[Stored data entries]
========================

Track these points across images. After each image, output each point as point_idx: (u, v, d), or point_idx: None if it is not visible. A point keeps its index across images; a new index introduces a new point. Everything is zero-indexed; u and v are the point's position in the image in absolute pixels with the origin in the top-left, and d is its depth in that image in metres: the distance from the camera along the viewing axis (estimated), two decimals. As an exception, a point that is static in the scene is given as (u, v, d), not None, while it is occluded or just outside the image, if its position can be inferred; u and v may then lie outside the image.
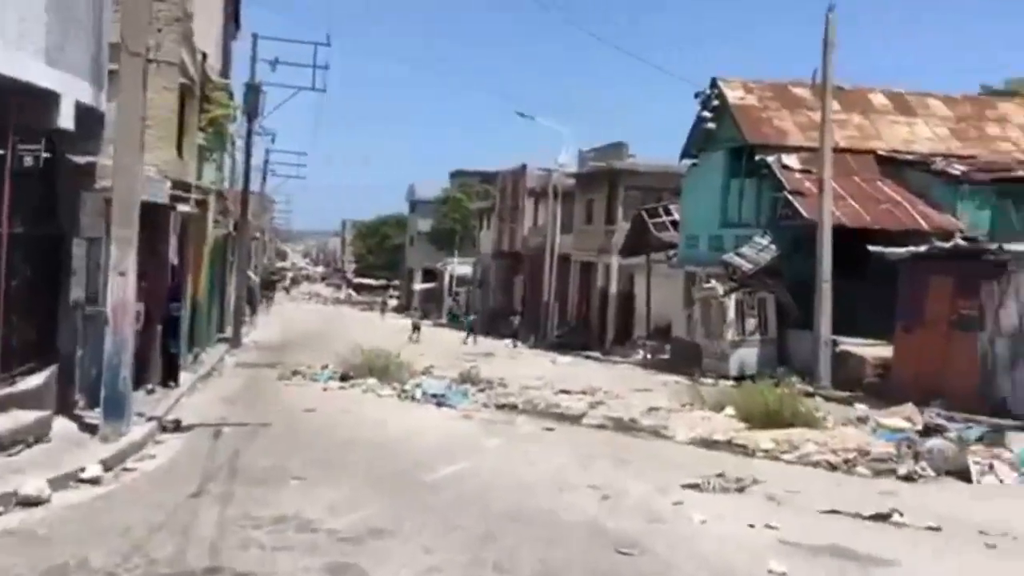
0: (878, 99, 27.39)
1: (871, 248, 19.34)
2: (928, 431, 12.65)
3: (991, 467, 10.55)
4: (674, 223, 31.95)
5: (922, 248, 18.00)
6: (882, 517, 7.96)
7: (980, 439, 11.93)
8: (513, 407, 15.88)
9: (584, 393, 18.04)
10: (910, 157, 25.11)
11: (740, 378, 22.27)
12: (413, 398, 16.52)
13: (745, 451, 11.97)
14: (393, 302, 71.21)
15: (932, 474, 10.64)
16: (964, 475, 10.53)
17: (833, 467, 11.06)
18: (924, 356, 17.85)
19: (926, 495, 9.62)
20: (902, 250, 18.49)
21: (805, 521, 7.96)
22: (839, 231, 21.11)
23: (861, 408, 17.39)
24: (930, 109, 27.63)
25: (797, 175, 23.91)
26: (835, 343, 20.95)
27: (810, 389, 20.33)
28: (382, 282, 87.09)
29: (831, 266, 20.72)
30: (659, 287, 33.44)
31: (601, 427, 13.98)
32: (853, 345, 21.07)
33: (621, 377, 23.44)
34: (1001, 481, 10.33)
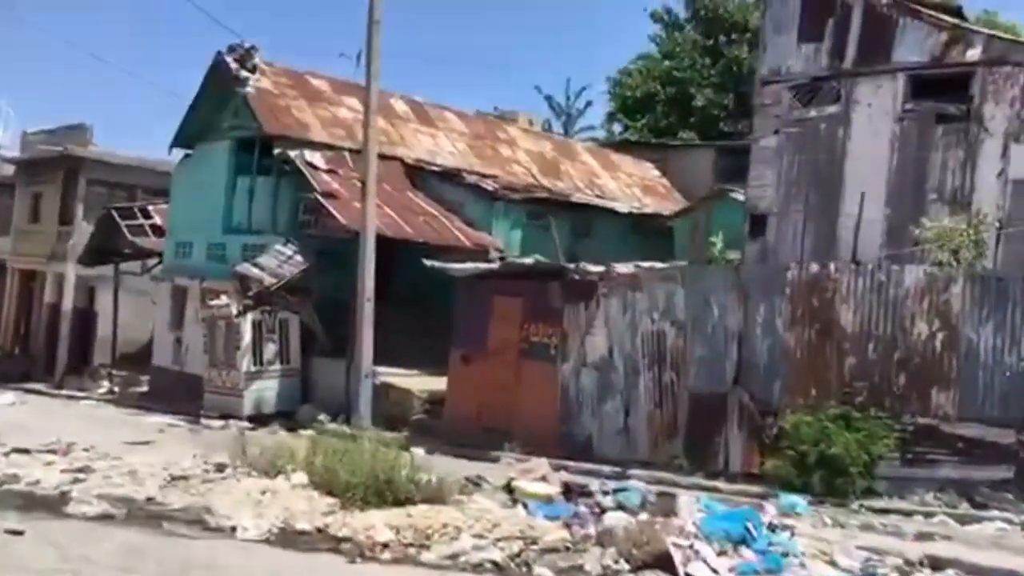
0: (399, 105, 25.01)
1: (428, 262, 16.47)
2: (569, 493, 9.79)
3: (695, 551, 7.85)
4: (156, 228, 26.31)
5: (494, 264, 15.52)
6: None
7: (643, 505, 9.33)
8: (-62, 488, 9.82)
9: (55, 452, 12.31)
10: (436, 169, 23.08)
11: (256, 418, 18.05)
12: None
13: (359, 550, 7.88)
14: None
15: (627, 567, 7.64)
16: (665, 564, 7.68)
17: (501, 569, 7.52)
18: (488, 390, 15.33)
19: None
20: (468, 265, 15.86)
21: None
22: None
23: (419, 454, 14.37)
24: (448, 123, 26.05)
25: (325, 176, 20.35)
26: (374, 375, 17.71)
27: (346, 430, 16.91)
28: None
29: (374, 283, 17.47)
30: (130, 304, 27.49)
31: (105, 518, 8.76)
32: (395, 376, 18.00)
33: (94, 421, 17.52)
34: (715, 572, 7.65)
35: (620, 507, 9.19)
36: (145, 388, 24.15)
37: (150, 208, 27.12)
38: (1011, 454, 10.95)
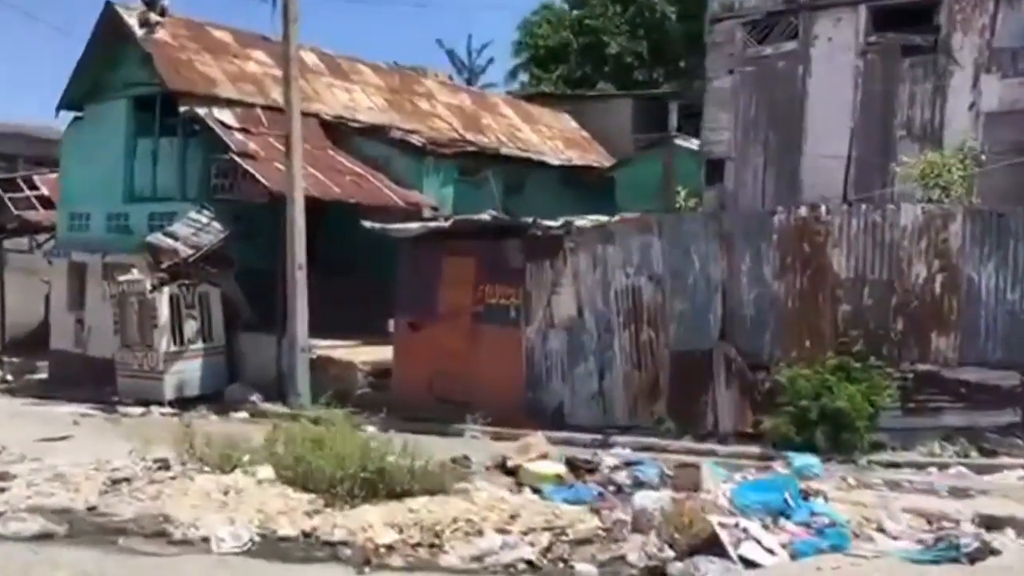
0: (310, 58, 23.20)
1: (368, 224, 15.12)
2: (576, 471, 8.82)
3: (743, 530, 6.98)
4: (44, 200, 24.06)
5: (444, 223, 14.29)
6: None
7: (662, 479, 8.43)
8: None
9: (-40, 457, 10.66)
10: (357, 125, 21.58)
11: (179, 402, 16.46)
12: None
13: (364, 557, 6.73)
14: None
15: (672, 555, 6.72)
16: (713, 547, 6.78)
17: (536, 569, 6.50)
18: (440, 359, 14.20)
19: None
20: (414, 225, 14.61)
21: None
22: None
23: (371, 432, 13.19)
24: (363, 76, 24.43)
25: (238, 135, 18.66)
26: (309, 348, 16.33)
27: (283, 409, 15.57)
28: None
29: (305, 249, 16.08)
30: (17, 284, 25.25)
31: (46, 537, 7.34)
32: (332, 349, 16.66)
33: (-6, 416, 15.64)
34: (771, 552, 6.80)
35: (637, 483, 8.26)
36: (44, 375, 22.08)
37: (36, 178, 24.84)
38: (1016, 397, 10.49)
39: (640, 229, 12.24)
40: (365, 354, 16.54)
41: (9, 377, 22.90)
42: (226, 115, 19.06)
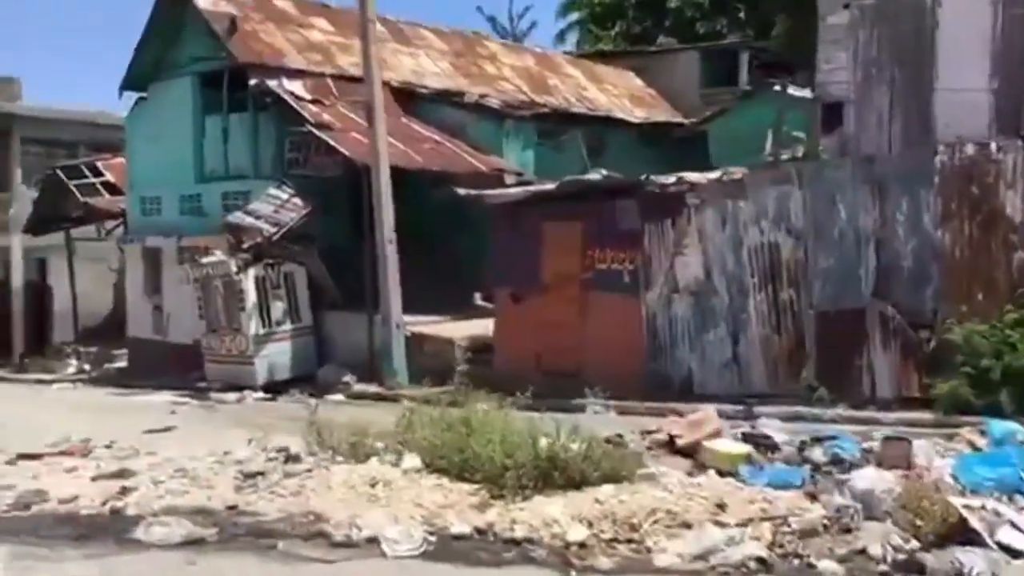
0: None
1: (461, 191, 14.25)
2: (756, 445, 7.90)
3: (995, 512, 6.02)
4: (110, 186, 23.52)
5: (547, 186, 13.34)
6: None
7: (865, 453, 7.48)
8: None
9: (70, 454, 10.02)
10: (426, 91, 20.67)
11: (271, 387, 15.80)
12: None
13: (561, 557, 5.87)
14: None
15: (918, 545, 5.78)
16: (962, 534, 5.83)
17: (769, 568, 5.60)
18: (547, 330, 13.33)
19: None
20: (515, 190, 13.69)
21: None
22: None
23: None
24: (427, 41, 23.49)
25: (311, 107, 17.85)
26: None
27: (379, 390, 14.88)
28: None
29: (392, 223, 15.27)
30: (87, 273, 24.87)
31: (196, 543, 6.56)
32: (422, 325, 15.85)
33: (83, 407, 15.01)
34: (1034, 540, 5.83)
35: (834, 461, 7.32)
36: (122, 364, 21.64)
37: (99, 164, 24.27)
38: None
39: (776, 180, 11.21)
40: (455, 329, 15.74)
41: (87, 367, 22.49)
42: (297, 86, 18.28)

========================

From the records above, transcribe exactly the run of lines that opens with the line holding "27: (810, 389, 20.33)" and closes with the line holding "33: (621, 377, 23.44)", both included.

27: (810, 389, 20.33)
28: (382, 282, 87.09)
29: (831, 266, 20.72)
30: (659, 287, 33.44)
31: (601, 427, 13.98)
32: (853, 345, 21.07)
33: (621, 377, 23.44)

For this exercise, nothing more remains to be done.